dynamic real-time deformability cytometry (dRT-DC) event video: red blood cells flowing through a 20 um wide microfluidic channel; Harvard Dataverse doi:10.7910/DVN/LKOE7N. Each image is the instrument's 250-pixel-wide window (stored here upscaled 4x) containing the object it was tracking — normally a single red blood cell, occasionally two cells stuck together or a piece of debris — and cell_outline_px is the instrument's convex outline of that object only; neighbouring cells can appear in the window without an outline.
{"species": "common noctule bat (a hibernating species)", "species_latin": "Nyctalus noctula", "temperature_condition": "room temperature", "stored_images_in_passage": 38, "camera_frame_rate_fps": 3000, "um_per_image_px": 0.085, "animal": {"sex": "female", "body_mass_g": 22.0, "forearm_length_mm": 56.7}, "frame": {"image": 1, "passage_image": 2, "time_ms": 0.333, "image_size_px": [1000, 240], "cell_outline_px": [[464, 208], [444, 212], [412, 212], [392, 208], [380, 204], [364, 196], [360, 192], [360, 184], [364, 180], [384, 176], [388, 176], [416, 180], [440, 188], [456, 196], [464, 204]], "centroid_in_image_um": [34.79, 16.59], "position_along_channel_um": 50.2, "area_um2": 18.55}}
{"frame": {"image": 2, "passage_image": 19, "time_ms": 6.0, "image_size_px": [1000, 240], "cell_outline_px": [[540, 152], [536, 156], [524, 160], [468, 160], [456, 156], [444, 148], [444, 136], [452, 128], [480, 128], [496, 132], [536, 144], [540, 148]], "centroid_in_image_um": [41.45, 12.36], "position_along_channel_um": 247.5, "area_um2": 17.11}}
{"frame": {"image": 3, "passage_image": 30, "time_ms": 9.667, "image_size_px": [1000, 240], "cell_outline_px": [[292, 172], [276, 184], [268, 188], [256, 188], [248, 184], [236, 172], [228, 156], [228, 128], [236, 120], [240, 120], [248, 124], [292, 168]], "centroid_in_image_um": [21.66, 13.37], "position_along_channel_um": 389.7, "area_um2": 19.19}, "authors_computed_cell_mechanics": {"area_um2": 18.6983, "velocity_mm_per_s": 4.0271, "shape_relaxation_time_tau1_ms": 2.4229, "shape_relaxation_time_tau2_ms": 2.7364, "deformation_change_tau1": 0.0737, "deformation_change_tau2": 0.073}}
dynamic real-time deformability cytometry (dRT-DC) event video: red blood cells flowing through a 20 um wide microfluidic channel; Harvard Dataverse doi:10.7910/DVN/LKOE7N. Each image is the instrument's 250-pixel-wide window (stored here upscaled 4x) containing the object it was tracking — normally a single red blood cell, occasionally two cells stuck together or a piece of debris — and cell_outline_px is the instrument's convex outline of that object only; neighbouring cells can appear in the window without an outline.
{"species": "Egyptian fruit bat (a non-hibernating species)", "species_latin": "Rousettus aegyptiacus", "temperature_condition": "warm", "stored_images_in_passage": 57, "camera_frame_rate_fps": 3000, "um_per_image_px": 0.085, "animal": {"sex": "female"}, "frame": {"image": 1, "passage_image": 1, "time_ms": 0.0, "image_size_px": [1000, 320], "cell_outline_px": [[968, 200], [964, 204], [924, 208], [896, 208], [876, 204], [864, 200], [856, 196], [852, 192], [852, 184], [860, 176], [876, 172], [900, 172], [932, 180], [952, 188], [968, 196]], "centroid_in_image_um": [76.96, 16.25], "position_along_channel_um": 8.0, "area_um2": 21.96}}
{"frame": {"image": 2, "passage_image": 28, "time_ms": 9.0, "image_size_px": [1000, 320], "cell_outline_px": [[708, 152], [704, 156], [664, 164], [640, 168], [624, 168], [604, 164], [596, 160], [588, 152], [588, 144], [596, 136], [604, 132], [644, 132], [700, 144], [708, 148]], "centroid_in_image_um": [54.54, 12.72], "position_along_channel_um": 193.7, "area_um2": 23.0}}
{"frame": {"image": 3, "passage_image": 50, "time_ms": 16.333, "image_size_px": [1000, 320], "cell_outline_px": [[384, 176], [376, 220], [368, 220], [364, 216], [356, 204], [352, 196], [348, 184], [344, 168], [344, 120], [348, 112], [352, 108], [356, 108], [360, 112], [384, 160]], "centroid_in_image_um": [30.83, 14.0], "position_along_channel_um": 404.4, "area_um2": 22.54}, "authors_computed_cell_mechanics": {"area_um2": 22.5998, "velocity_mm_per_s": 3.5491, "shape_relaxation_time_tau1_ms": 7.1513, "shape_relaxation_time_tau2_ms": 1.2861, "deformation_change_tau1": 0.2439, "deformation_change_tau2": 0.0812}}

WORK INSTRUCTIONS:
Copy out all of the lines above exactly.

EXPECTED ANSWER:
dynamic real-time deformability cytometry (dRT-DC) event video: red blood cells flowing through a 20 um wide microfluidic channel; Harvard Dataverse doi:10.7910/DVN/LKOE7N. Each image is the instrument's 250-pixel-wide window (stored here upscaled 4x) containing the object it was tracking — normally a single red blood cell, occasionally two cells stuck together or a piece of debris — and cell_outline_px is the instrument's convex outline of that object only; neighbouring cells can appear in the window without an outline.
{"species": "common noctule bat (a hibernating species)", "species_latin": "Nyctalus noctula", "temperature_condition": "room temperature", "stored_images_in_passage": 38, "camera_frame_rate_fps": 3000, "um_per_image_px": 0.085, "animal": {"sex": "female", "body_mass_g": 22.0, "forearm_length_mm": 56.7}, "frame": {"image": 1, "passage_image": 2, "time_ms": 0.333, "image_size_px": [1000, 240], "cell_outline_px": [[464, 208], [444, 212], [412, 212], [392, 208], [380, 204], [364, 196], [360, 192], [360, 184], [364, 180], [384, 176], [388, 176], [416, 180], [440, 188], [456, 196], [464, 204]], "centroid_in_image_um": [34.79, 16.59], "position_along_channel_um": 50.2, "area_um2": 18.55}}
{"frame": {"image": 2, "passage_image": 19, "time_ms": 6.0, "image_size_px": [1000, 240], "cell_outline_px": [[540, 152], [536, 156], [524, 160], [468, 160], [456, 156], [444, 148], [444, 136], [452, 128], [480, 128], [496, 132], [536, 144], [540, 148]], "centroid_in_image_um": [41.45, 12.36], "position_along_channel_um": 247.5, "area_um2": 17.11}}
{"frame": {"image": 3, "passage_image": 30, "time_ms": 9.667, "image_size_px": [1000, 240], "cell_outline_px": [[292, 172], [276, 184], [268, 188], [256, 188], [248, 184], [236, 172], [228, 156], [228, 128], [236, 120], [240, 120], [248, 124], [292, 168]], "centroid_in_image_um": [21.66, 13.37], "position_along_channel_um": 389.7, "area_um2": 19.19}, "authors_computed_cell_mechanics": {"area_um2": 18.6983, "velocity_mm_per_s": 4.0271, "shape_relaxation_time_tau1_ms": 2.4229, "shape_relaxation_time_tau2_ms": 2.7364, "deformation_change_tau1": 0.0737, "deformation_change_tau2": 0.073}}
dynamic real-time deformability cytometry (dRT-DC) event video: red blood cells flowing through a 20 um wide microfluidic channel; Harvard Dataverse doi:10.7910/DVN/LKOE7N. Each image is the instrument's 250-pixel-wide window (stored here upscaled 4x) containing the object it was tracking — normally a single red blood cell, occasionally two cells stuck together or a piece of debris — and cell_outline_px is the instrument's convex outline of that object only; neighbouring cells can appear in the window without an outline.
{"species": "Egyptian fruit bat (a non-hibernating species)", "species_latin": "Rousettus aegyptiacus", "temperature_condition": "warm", "stored_images_in_passage": 57, "camera_frame_rate_fps": 3000, "um_per_image_px": 0.085, "animal": {"sex": "female"}, "frame": {"image": 1, "passage_image": 1, "time_ms": 0.0, "image_size_px": [1000, 320], "cell_outline_px": [[968, 200], [964, 204], [924, 208], [896, 208], [876, 204], [864, 200], [856, 196], [852, 192], [852, 184], [860, 176], [876, 172], [900, 172], [932, 180], [952, 188], [968, 196]], "centroid_in_image_um": [76.96, 16.25], "position_along_channel_um": 8.0, "area_um2": 21.96}}
{"frame": {"image": 2, "passage_image": 28, "time_ms": 9.0, "image_size_px": [1000, 320], "cell_outline_px": [[708, 152], [704, 156], [664, 164], [640, 168], [624, 168], [604, 164], [596, 160], [588, 152], [588, 144], [596, 136], [604, 132], [644, 132], [700, 144], [708, 148]], "centroid_in_image_um": [54.54, 12.72], "position_along_channel_um": 193.7, "area_um2": 23.0}}
{"frame": {"image": 3, "passage_image": 50, "time_ms": 16.333, "image_size_px": [1000, 320], "cell_outline_px": [[384, 176], [376, 220], [368, 220], [364, 216], [356, 204], [352, 196], [348, 184], [344, 168], [344, 120], [348, 112], [352, 108], [356, 108], [360, 112], [384, 160]], "centroid_in_image_um": [30.83, 14.0], "position_along_channel_um": 404.4, "area_um2": 22.54}, "authors_computed_cell_mechanics": {"area_um2": 22.5998, "velocity_mm_per_s": 3.5491, "shape_relaxation_time_tau1_ms": 7.1513, "shape_relaxation_time_tau2_ms": 1.2861, "deformation_change_tau1": 0.2439, "deformation_change_tau2": 0.0812}}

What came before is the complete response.